Short exercise. Print everything in the material below from the line "name author: Bremek." down through the last line, keeping every line unchanged.

-- BEGIN Entries provided --

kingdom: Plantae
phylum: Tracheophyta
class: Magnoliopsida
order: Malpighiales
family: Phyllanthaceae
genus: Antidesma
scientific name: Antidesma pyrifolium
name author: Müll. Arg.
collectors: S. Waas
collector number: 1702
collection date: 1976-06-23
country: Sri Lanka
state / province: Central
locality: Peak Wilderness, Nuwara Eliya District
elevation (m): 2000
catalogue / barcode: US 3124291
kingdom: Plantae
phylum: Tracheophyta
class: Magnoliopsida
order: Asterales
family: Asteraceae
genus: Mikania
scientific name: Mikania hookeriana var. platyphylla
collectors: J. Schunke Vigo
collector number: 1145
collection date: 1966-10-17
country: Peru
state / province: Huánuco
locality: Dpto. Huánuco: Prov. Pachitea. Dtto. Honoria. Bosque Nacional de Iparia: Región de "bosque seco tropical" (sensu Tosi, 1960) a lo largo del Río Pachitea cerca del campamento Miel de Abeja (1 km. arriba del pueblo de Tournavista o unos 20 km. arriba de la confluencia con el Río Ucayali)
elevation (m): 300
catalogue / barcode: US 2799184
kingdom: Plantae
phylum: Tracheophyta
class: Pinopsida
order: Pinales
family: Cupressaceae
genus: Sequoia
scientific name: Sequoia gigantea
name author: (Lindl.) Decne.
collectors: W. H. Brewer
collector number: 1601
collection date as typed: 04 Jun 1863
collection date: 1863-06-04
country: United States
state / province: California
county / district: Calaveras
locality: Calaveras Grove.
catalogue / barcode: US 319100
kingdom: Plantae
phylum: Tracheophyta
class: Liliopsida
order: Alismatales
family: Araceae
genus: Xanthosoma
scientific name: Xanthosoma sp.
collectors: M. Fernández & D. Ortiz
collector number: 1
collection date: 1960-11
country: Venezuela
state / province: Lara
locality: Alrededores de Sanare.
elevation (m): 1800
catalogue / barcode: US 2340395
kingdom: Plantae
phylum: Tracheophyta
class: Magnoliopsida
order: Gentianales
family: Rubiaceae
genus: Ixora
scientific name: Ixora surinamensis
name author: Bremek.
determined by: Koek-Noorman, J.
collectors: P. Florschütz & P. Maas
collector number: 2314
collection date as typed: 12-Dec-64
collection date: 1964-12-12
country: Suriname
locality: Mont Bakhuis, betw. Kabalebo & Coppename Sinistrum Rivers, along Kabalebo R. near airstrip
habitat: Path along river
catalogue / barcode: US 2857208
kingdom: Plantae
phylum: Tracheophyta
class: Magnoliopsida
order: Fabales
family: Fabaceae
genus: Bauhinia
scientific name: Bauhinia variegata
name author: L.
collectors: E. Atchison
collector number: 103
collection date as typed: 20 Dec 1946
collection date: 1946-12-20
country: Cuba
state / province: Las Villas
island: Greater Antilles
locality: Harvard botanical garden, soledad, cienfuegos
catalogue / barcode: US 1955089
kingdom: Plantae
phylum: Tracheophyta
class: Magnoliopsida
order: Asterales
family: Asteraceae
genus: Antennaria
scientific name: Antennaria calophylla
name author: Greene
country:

-- END Entries provided --

Expected answer.
name author: Bremek.
determined by: Koek-Noorman, J.
collectors: P. Florschütz & P. Maas
collector number: 2314
collection date as typed: 12-Dec-64
collection date: 1964-12-12
country: Suriname
locality: Mont Bakhuis, betw. Kabalebo & Coppename Sinistrum Rivers, along Kabalebo R. near airstrip
habitat: Path along river
catalogue / barcode: US 2857208
kingdom: Plantae
phylum: Tracheophyta
class: Magnoliopsida
order: Fabales
family: Fabaceae
genus: Bauhinia
scientific name: Bauhinia variegata
name author: L.
collectors: E. Atchison
collector number: 103
collection date as typed: 20 Dec 1946
collection date: 1946-12-20
country: Cuba
state / province: Las Villas
island: Greater Antilles
locality: Harvard botanical garden, soledad, cienfuegos
catalogue / barcode: US 1955089
kingdom: Plantae
phylum: Tracheophyta
class: Magnoliopsida
order: Asterales
family: Asteraceae
genus: Antennaria
scientific name: Antennaria calophylla
name author: Greene
country:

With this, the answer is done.